Ecco che le Cases, esposte negli spazi della galleria milanese, si mostrano come teatri provvisori: dai bianchi fondali appesi alle pareti, talvolta si protendono piani irregolari e aggettanti, vetri obliqui e incisi, inchiostrati di nero, luci e ombre multiformi come sguardi intravisti, brani colorati o bianchi di tela o carta e poi fili di spago, che tengono o si lasciano verso luoghi promessi o già perduti.


 


La mostra è corredata di un catalogo con tutte le opere pubblicate che sarà presentato al finissage sabato 18 gennaio dalle ore 18.

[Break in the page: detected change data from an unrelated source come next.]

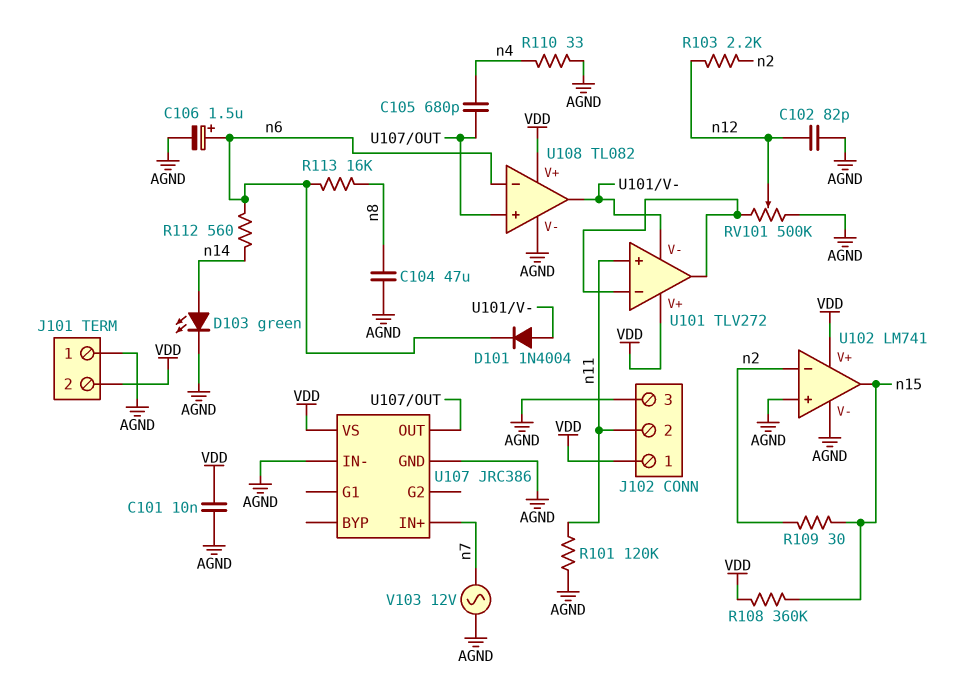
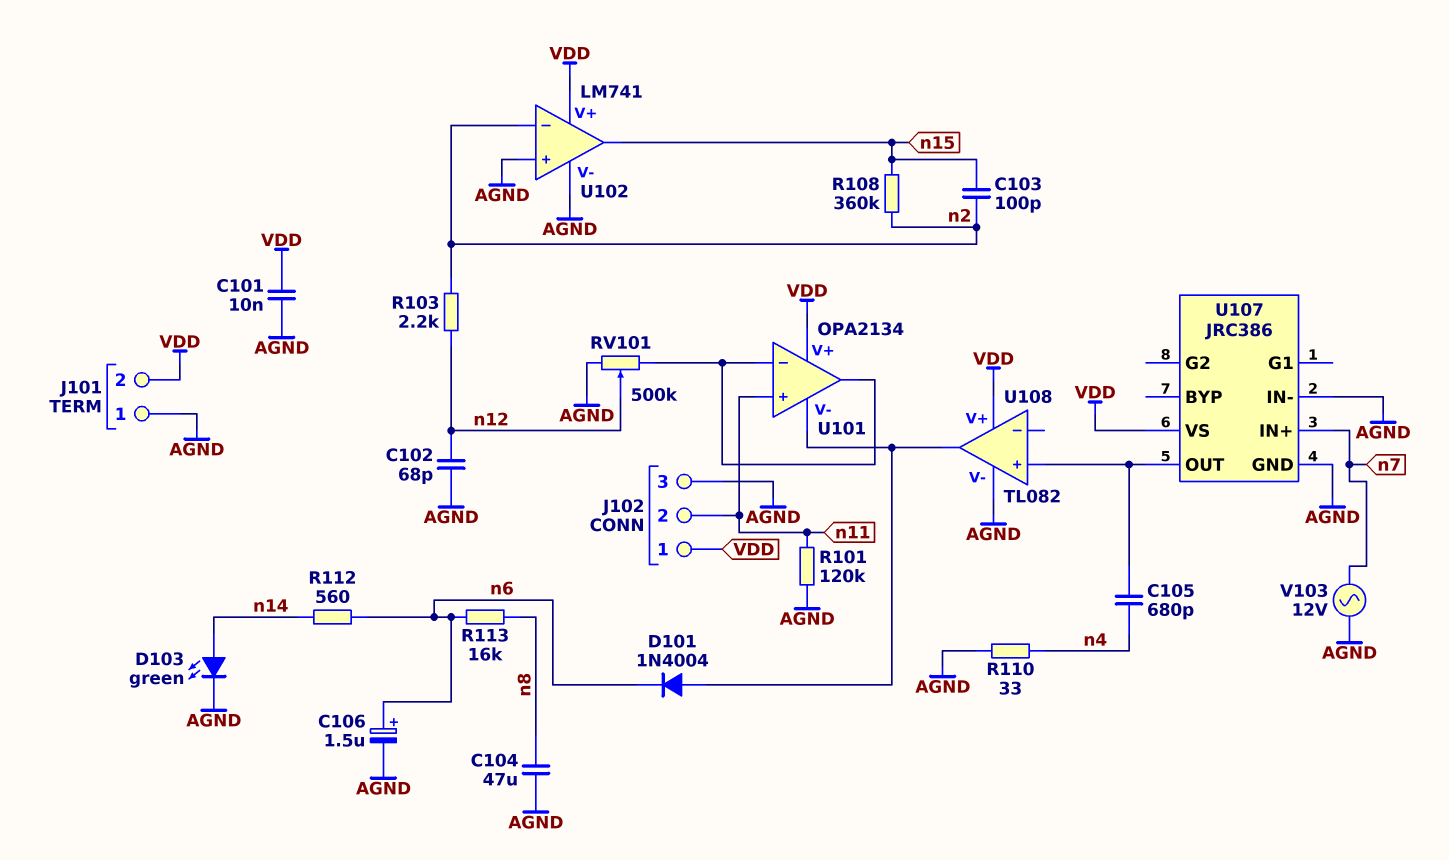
C102: 82pF (AGND, n12) -> 68pF (AGND, n12)
C103: none -> 100pF (n2, n15)
R108: 360k (VDD, n15) -> 360k (n2, n15)
R109: 30 (n2, n15) -> none
U101: TLV272 -> OPA2134
U108 pin in-: n6 -> none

Al venissage sarà presentato un evento musicale di Paola Samoggia dedicato a Martini.


 


 


 


 


Sandro Martini, livornese di nascita e milanese di adozione, notissimo oltreoceano (negli USA e in Canada), ha un importante curriculum internazionale, con esposizioni in importanti sedi istituzionali come, tra le moltissime altre, il Museo del Castello (1981), il PAC (1993) e la Galleria Vittorio Emanuele (1999) a Milano. Del 2015 è la mostra alla Casa De Mantegna. Alla PoliArt Contemporary Martini ha esposto nel 2005, nel 2016 e nel 2017. Nel 2017 è uscito il Catalogo Ragionato a cura di Luigi Sansone.


 


Tra gli altri, hanno scritto di Sandro Martini:


Francesca Alinovi, Renato Barilli, Pietro Bellasi, Dino Buzzati, Flavio Caroli, Leonardo Conti, Maurizio Fagiolo, Vittorio Fagone, Franco Fortini, Raffaele De Grada, Mario De Micheli, Filiberto Menna, Italo Mussa, Sergio Pajola, Roberto Sanesi, Roberto Tabozzi, Tommaso Trini, Arturo Carlo Quintavalle, Franco Russoli, Luigi Sansone, Marco Valsecchi, Miklos Varga, Nathalie Vernizzi, Marisa Vescovo.